Faith must be joined by fair, equitable and well-informed public policy if America’s inner city areas are to be reclaimed for decent living. Take just three examples of pressing community issues demanding better public policy: education, housing and health care.
Urban schools in America are struggling and in disarray. Community groups, including persons of faith, must be involved here as never before. Over the last decade volunteers and staff members from Central Dallas Ministries have worked in over a dozen public schools to assist teachers, administrators and students in learning and teaching.
But our faith alone cannot lift the load today.
Leaders in the public arena must address issues associated with more adequate funding, higher standards for teachers and administrators, equitable distribution of resources within school districts and blatant discrimination based on class. These issues begin at the local level and extend all the way through Austin’s statehouse to Washington. When it comes to our schools, faith must be joined by decisive and aggressive public action for the good of all our children.

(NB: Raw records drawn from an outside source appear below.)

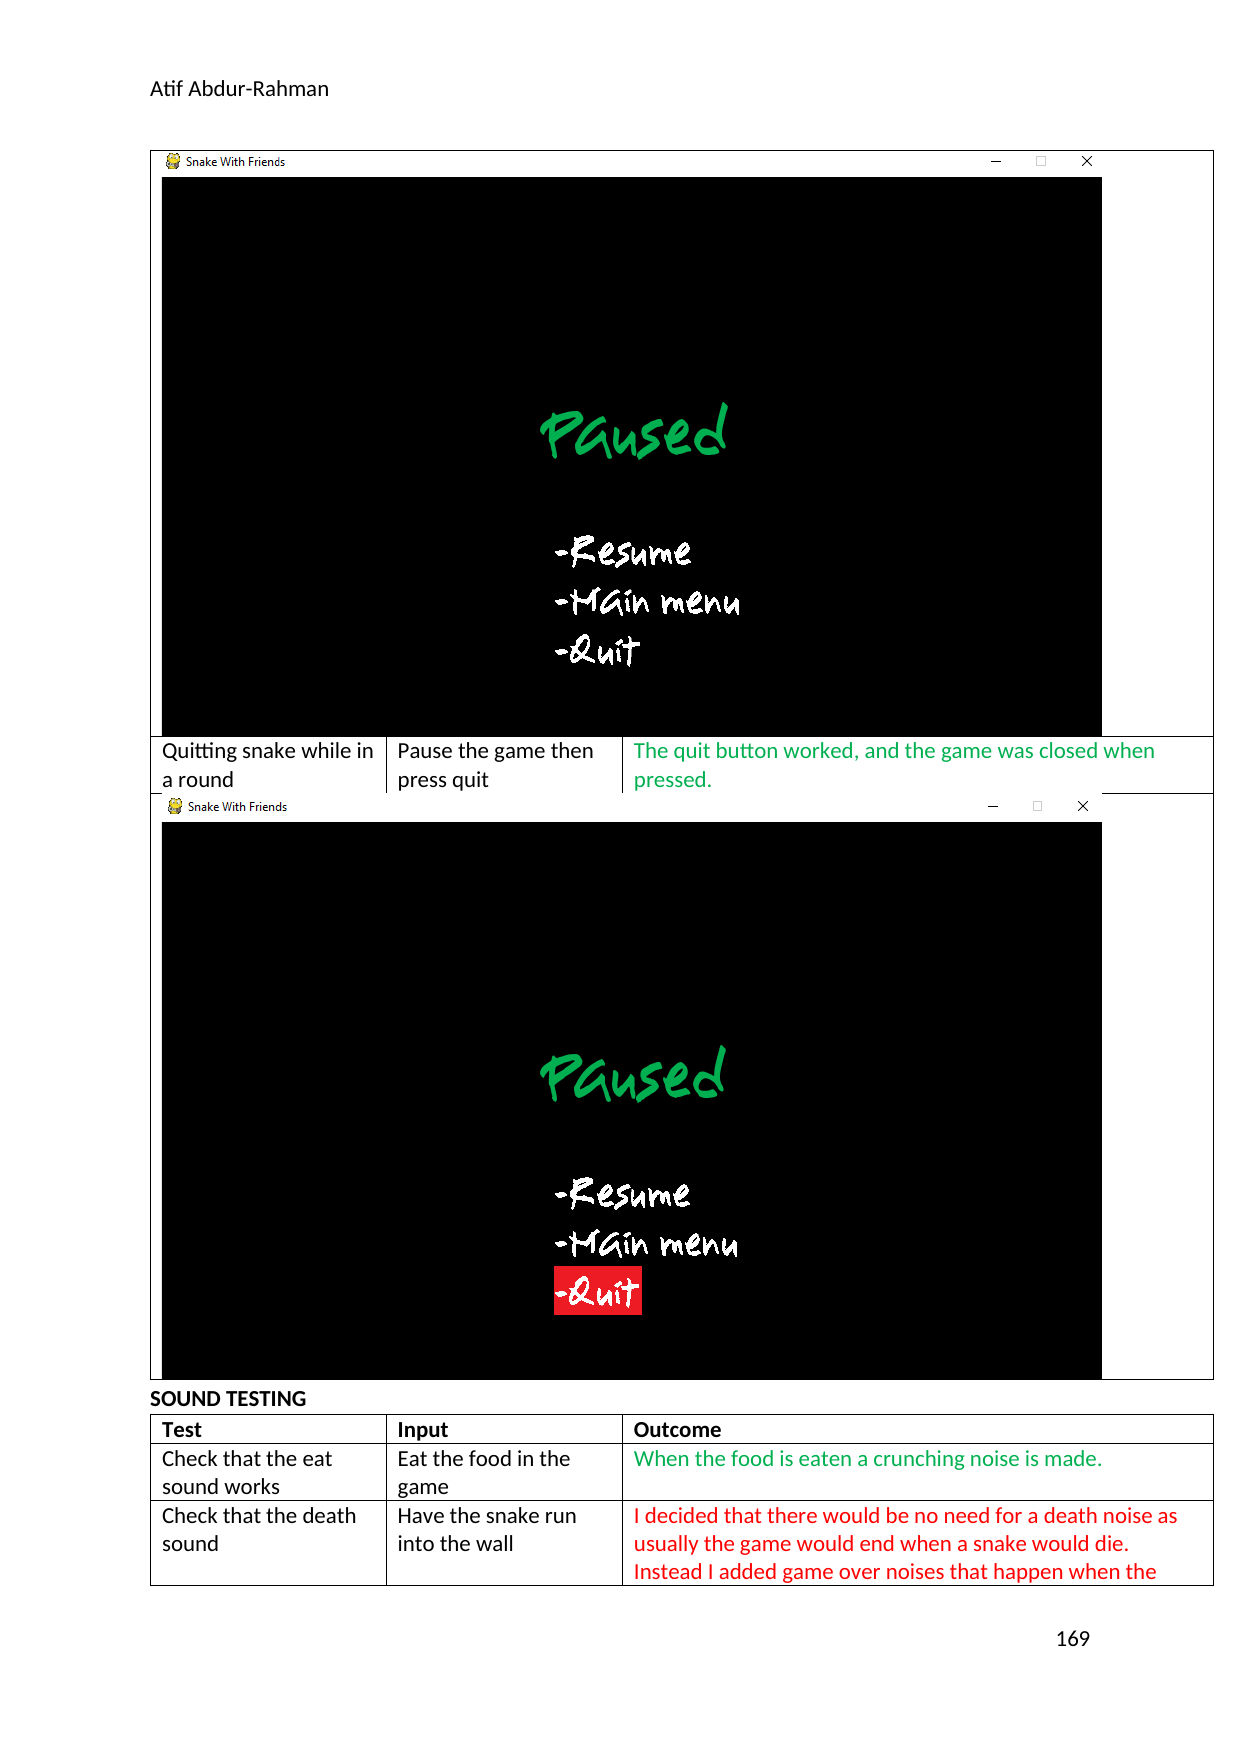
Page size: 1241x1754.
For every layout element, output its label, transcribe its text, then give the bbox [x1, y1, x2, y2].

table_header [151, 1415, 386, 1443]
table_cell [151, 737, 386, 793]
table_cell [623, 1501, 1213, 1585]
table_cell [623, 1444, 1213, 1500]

America is in the midst of a workforce housing shortage. The housing crisi s has been building for over five decades. We see it in the inner city of Dallas, as well as inevery major city in America. Faith-based and community-led non-profit housing organizations can play a role in addressing the shortage. However, it would be foolish to think they can end the crisis. Again, public policy makers must take steps to incentivize the work of developers in low-income, inner city areas. The problems here are complex. New leadership is needed beginning at the local level and extending to the national. Faith is not enough.

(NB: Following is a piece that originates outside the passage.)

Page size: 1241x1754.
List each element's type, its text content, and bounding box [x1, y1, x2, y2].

Every urban area in the United States faces a mounting crisis in healthcare delivery. Dallas is no exception. The Parkland Health and Hospital System, one of the best public healthcare systems in the nation, has the capacity to care for just over half of those eligible to receive its services. Again, faith-based and community efforts can help.
But the scale and scope of the problem begs for better public policy decisions. More funding is needed. Better state policy addressing the drive-in patients from outside Dallas County should be formulated at the insistence of the Dallas County delegation in Austin. The health and well-being of low-income citizens of Dallas impact workforce issues, education, crime control and family stability. Once more we must admit faith is not enough.

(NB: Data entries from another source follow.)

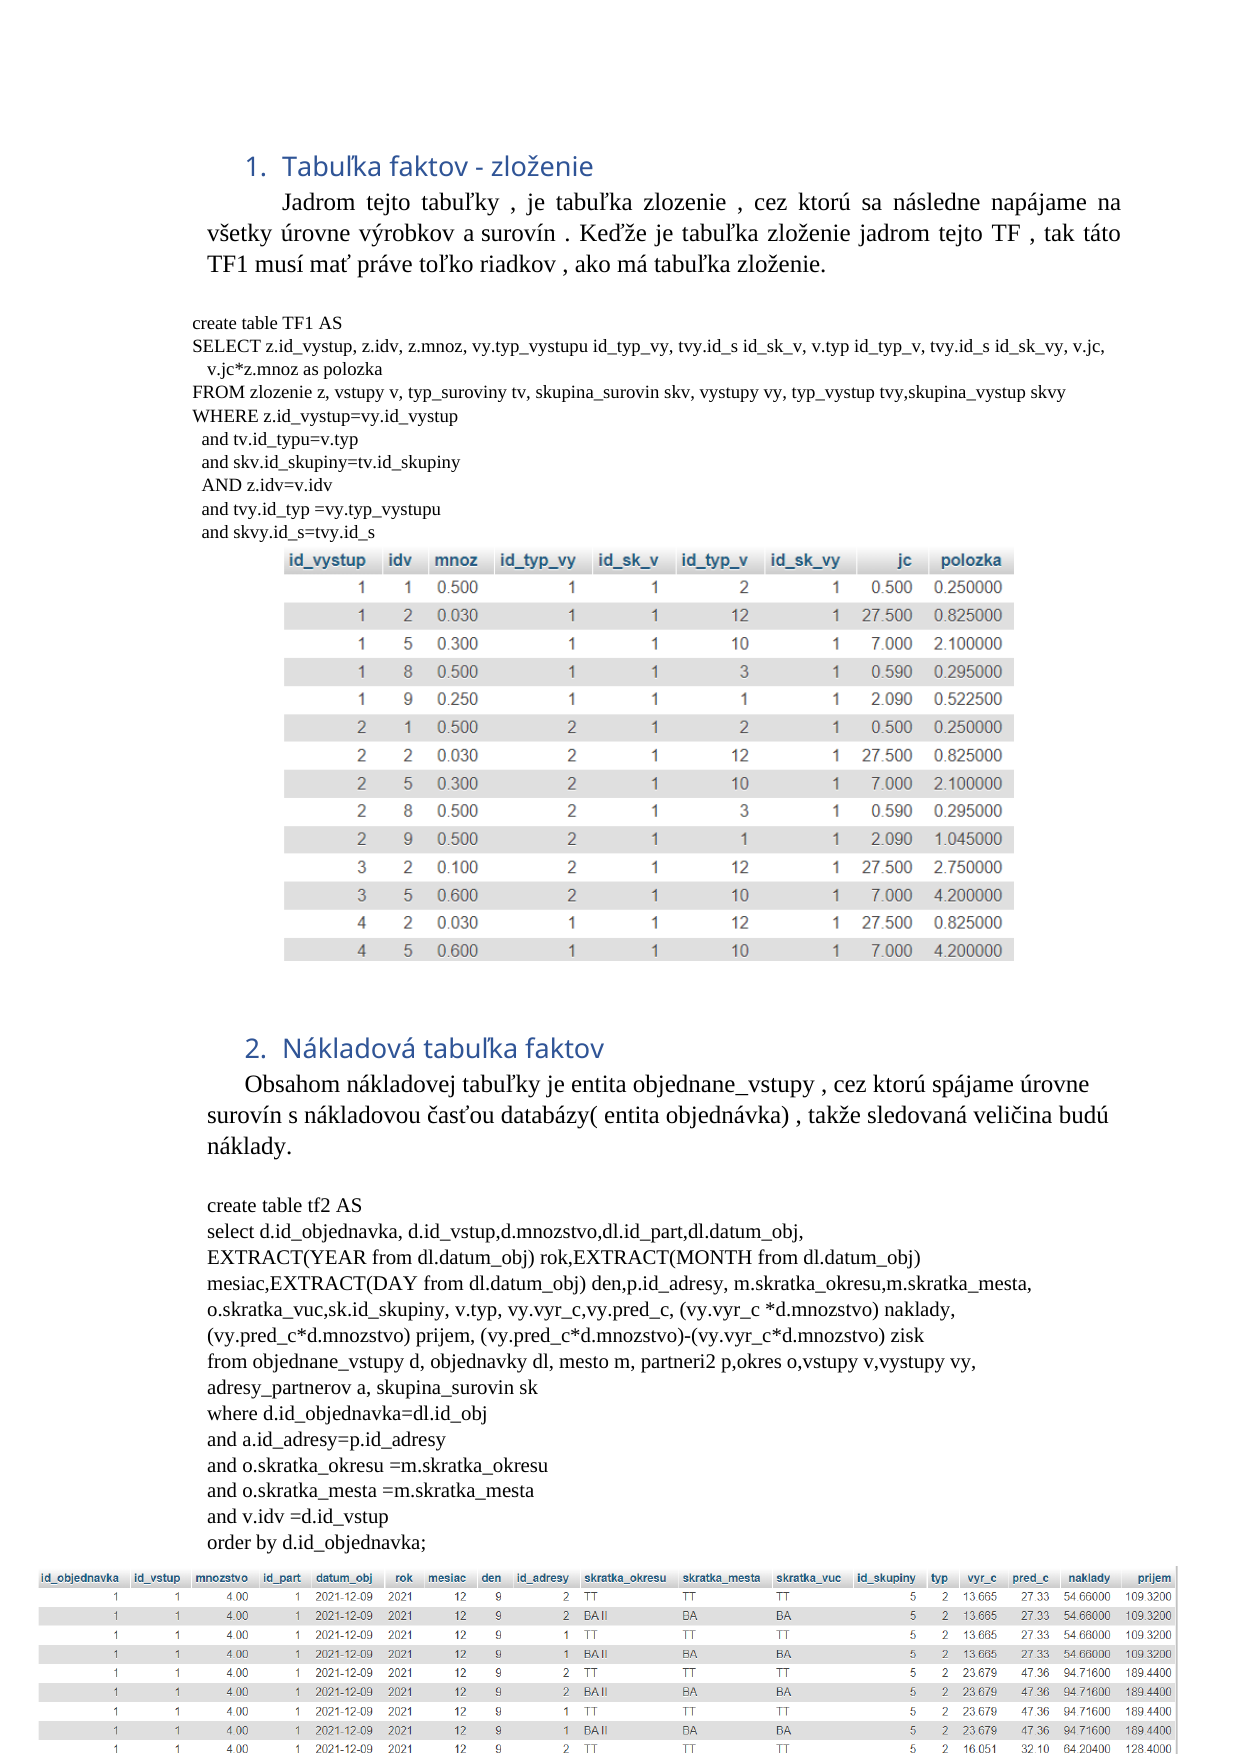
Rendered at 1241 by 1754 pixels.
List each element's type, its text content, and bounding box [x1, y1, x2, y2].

subtitle Tabuľka faktov - zloženie [244, 148, 1122, 184]
subtitle Nákladová tabuľka faktov [244, 1029, 1122, 1066]
picture [38, 1566, 1178, 1754]
text AND z.idv=v.idv [192, 474, 1122, 496]
text WHERE z.id_vystup=vy.id_vystup [192, 404, 1122, 426]
text and a.id_adresy=p.id_adresy [207, 1427, 1122, 1451]
text and o.skratka_okresu =m.skratka_okresu [207, 1452, 1122, 1477]
text EXTRACT(YEAR from dl.datum_obj) rok,EXTRACT(MONTH from dl.datum_obj) mesiac,EXTRACT(DAY from dl.datum_obj) den,p.id_adresy, m.skratka_okresu,m.skratka_mesta, o.skratka_vuc,sk.id_skupiny, v.typ, vy.vyr_c,vy.pred_c, (vy.vyr_c *d.mnozstvo) naklady, (vy.pred_c*d.mnozstvo) prijem, (vy.pred_c*d.mnozstvo)-(vy.vyr_c*d.mnozstvo) zisk [207, 1245, 1122, 1347]
text create table tf2 AS [207, 1193, 1122, 1217]
text and skv.id_skupiny=tv.id_skupiny [192, 451, 1122, 473]
text where d.id_objednavka=dl.id_obj [207, 1401, 1122, 1425]
text and o.skratka_mesta =m.skratka_mesta [207, 1478, 1122, 1502]
picture [281, 543, 1014, 961]
text SELECT z.id_vystup, z.idv, z.mnoz, vy.typ_vystupu id_typ_vy, tvy.id_s id_sk_v, v.typ id_typ_v, tvy.id_s id_sk_vy, v.jc, v.jc*z.mnoz as polozka [192, 335, 1122, 380]
text from objednane_vstupy d, objednavky dl, mesto m, partneri2 p,okres o,vstupy v,vystupy vy, adresy_partnerov a, skupina_surovin sk [207, 1349, 1122, 1399]
text Obsahom nákladovej tabuľky je entita objednane_vstupy , cez ktorú spájame úrovne surovín s nákladovou časťou databázy( entita objednávka) , takže sledovaná veličina budú náklady. [207, 1069, 1122, 1160]
text and skvy.id_s=tvy.id_s [192, 521, 1122, 542]
text create table TF1 AS [192, 312, 1122, 333]
text and tvy.id_typ =vy.typ_vystupu [192, 497, 1122, 519]
text Jadrom tejto tabuľky , je tabuľka zlozenie , cez ktorú sa následne napájame na všetky úrovne výrobkov a surovín . Keďže je tabuľka zloženie jadrom tejto TF , tak táto TF1 musí mať práve toľko riadkov , ako má tabuľka zloženie. [207, 187, 1122, 278]
text and tv.id_typu=v.typ [192, 428, 1122, 449]
text and v.idv =d.id_vstup [207, 1504, 1122, 1528]
text FROM zlozenie z, vstupy v, typ_suroviny tv, skupina_surovin skv, vystupy vy, typ_vystup tvy,skupina_vystup skvy [192, 381, 1122, 403]
text order by d.id_objednavka; [207, 1530, 1122, 1554]
text select d.id_objednavka, d.id_vstup,d.mnozstvo,dl.id_part,dl.datum_obj, [207, 1219, 1122, 1243]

People of faith need to be involved in informing, shaping and influencing this new and better public policy.
One of the great ironies of life in Dallas, Texas has to do with the amazing prevalence of churches, synagogues and other communities of faith in view of our public policy crisis. Dallas is one of the most churched cities in the world. Yet, there is an obvious disconnect between the celebration of faith in our numerous houses of worship and the manner in which that professed faith works itself out in public life.
Faith must inform public policy in new ways. People of faith must demand better of their elected leaders.
The values of fairness, justice, equity and opportunity for all should be championed by faith leaders. These same values should be put to work and lived out in the market places of this city.
In this steady, on-going endeavor, faith will find its most important role. Public policy informed by faith could change an entire city.